■ Instructions for the task: From the data that follows, set down exactly the lines from the one with "ance, bottom-up processes, active" through the one with "On Tuesday November 5", counting both. Pictures stay out.

■ Records supplied:

==========

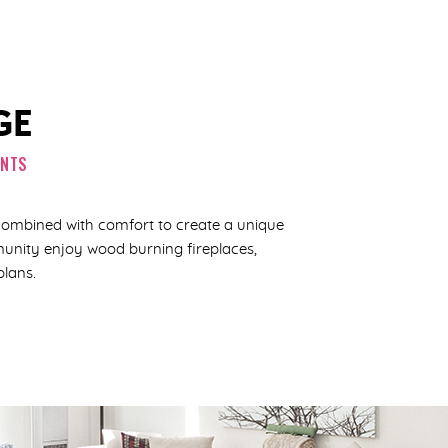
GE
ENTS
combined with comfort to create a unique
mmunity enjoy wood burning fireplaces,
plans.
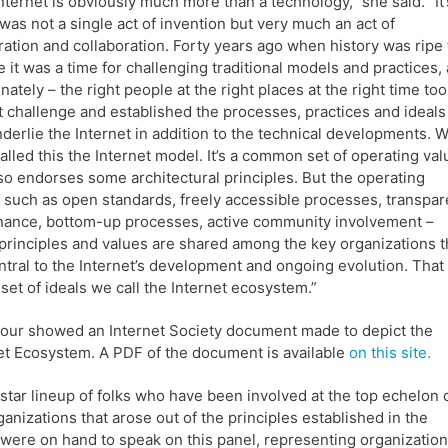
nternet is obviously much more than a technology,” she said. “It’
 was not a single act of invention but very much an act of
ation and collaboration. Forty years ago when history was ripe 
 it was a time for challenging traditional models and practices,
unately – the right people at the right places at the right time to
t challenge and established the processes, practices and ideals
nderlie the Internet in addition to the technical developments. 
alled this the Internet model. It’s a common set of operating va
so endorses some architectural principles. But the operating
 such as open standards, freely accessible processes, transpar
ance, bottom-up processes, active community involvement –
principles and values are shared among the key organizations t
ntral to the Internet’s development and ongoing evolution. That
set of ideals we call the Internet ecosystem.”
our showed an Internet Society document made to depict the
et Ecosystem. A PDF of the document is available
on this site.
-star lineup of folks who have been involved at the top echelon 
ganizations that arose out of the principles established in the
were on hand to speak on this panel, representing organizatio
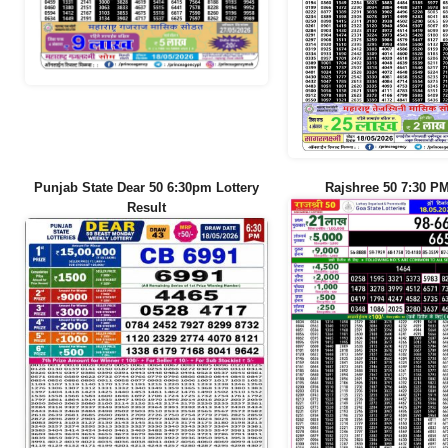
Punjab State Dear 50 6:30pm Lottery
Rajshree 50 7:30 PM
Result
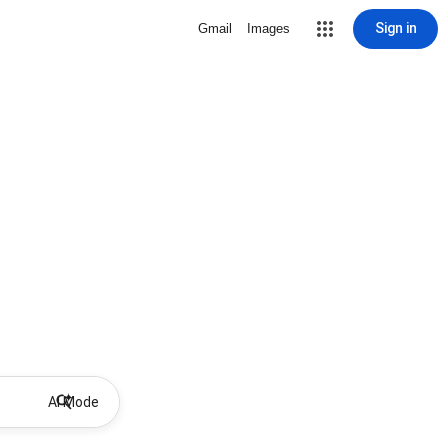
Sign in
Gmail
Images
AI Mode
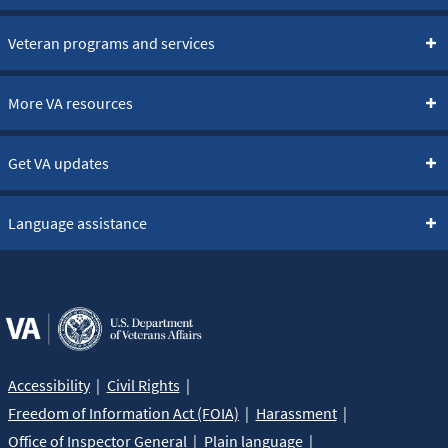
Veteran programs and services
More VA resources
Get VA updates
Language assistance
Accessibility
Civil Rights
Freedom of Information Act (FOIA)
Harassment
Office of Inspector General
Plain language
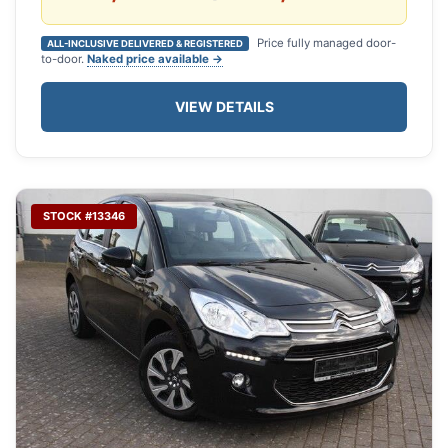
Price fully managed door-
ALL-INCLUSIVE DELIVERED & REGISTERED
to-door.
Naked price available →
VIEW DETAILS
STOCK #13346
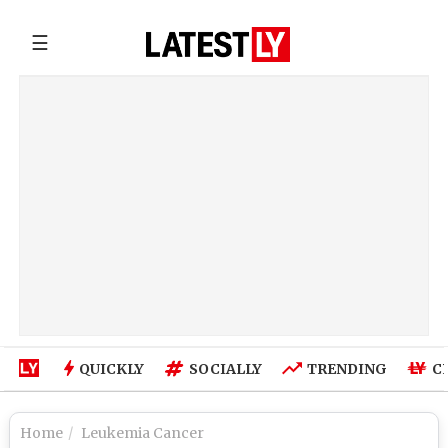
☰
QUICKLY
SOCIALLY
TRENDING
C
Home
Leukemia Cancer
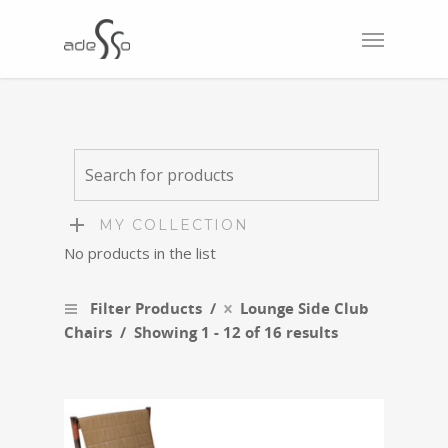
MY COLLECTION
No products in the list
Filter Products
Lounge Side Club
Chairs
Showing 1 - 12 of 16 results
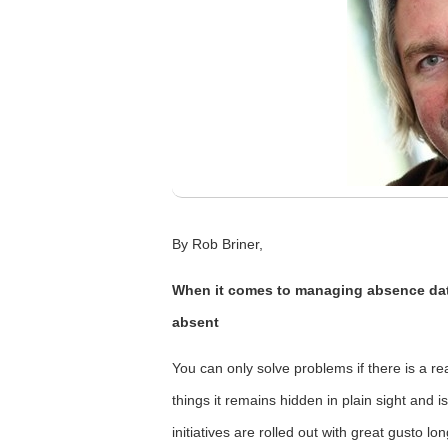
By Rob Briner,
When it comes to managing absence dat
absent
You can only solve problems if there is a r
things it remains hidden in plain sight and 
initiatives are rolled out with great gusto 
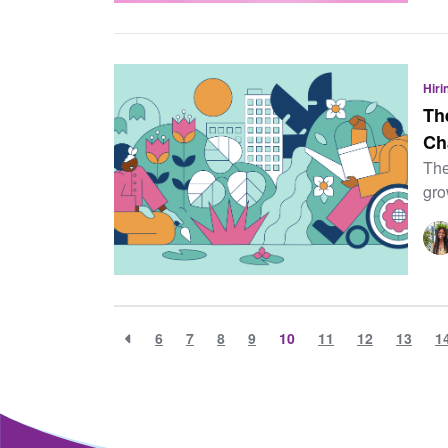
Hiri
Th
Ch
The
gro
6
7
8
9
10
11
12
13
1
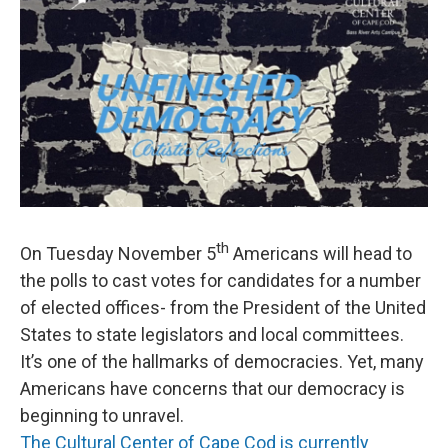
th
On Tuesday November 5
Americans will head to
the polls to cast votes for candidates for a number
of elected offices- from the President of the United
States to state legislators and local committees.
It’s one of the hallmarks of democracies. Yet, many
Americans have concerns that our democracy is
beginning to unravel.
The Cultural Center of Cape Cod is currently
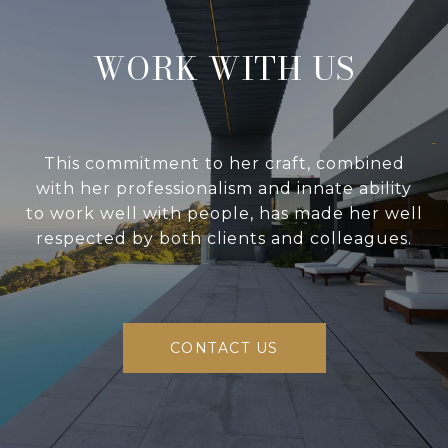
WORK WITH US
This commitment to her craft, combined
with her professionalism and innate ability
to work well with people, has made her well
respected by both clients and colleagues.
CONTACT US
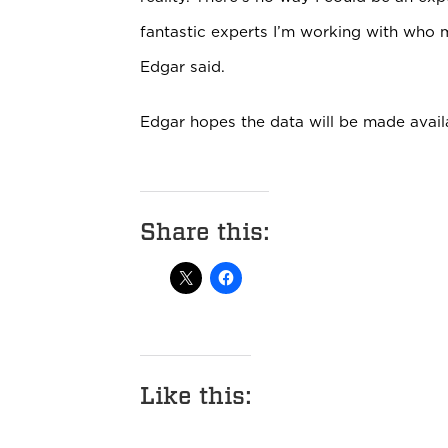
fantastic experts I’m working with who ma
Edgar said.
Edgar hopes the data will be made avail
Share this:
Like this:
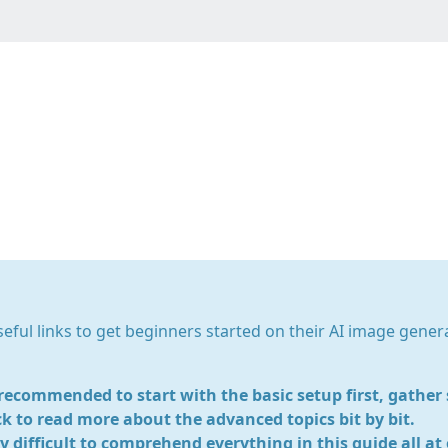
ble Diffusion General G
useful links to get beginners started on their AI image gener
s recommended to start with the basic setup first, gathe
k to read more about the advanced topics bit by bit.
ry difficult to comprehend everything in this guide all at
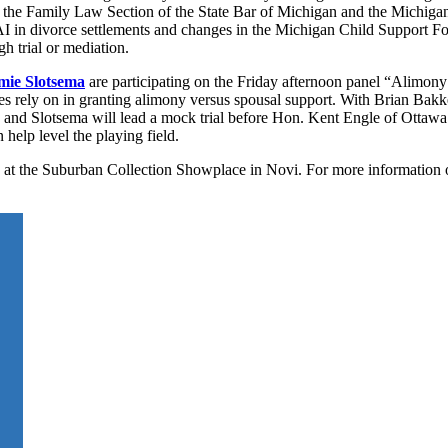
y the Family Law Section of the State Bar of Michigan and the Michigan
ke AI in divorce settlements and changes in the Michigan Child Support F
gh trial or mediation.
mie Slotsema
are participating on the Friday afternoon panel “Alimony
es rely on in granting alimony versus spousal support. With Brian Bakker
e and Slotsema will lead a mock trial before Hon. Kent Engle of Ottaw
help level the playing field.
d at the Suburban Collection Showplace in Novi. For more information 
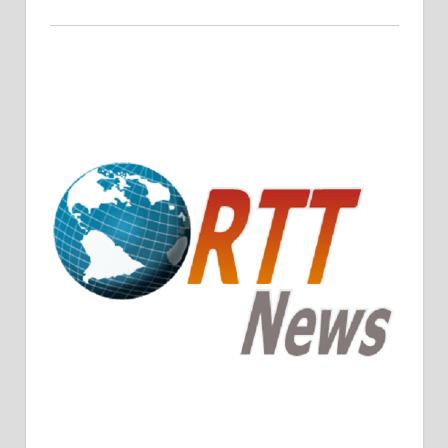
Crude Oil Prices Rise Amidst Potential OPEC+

==========

■ Exercise result:
ance, bottom-up processes, active community involvement –
principles and values are shared among the key organizations t
ntral to the Internet’s development and ongoing evolution. That
set of ideals we call the Internet ecosystem.”
our showed an Internet Society document made to depict the
et Ecosystem. A PDF of the document is available
on this site.
-star lineup of folks who have been involved at the top echelon 
ganizations that arose out of the principles established in the
were on hand to speak on this panel, representing organizatio
Punjab State Dear 50 6:30pm Lottery
Rajshree 50 7:30 PM
Result
Sign in
Gmail
Images
AI Mode
Veteran programs and services
More VA resources
Get VA updates
Language assistance
Accessibility
Civil Rights
Freedom of Information Act (FOIA)
Harassment
Office of Inspector General
Plain language
Price fully managed door-
ALL-INCLUSIVE DELIVERED & REGISTERED
to-door.
Naked price available →
VIEW DETAILS
STOCK #13346
☰
QUICKLY
SOCIALLY
TRENDING
C
Home
Leukemia Cancer
MY COLLECTION
No products in the list
Filter Products
Lounge Side Club
Chairs
Showing 1 - 12 of 16 results
By Rob Briner,
When it comes to managing absence dat
absent
You can only solve problems if there is a r
things it remains hidden in plain sight and 
initiatives are rolled out with great gusto 
Hiri
Th
Ch
The
gro
6
7
8
9
10
11
12
13
1
th
On Tuesday November 5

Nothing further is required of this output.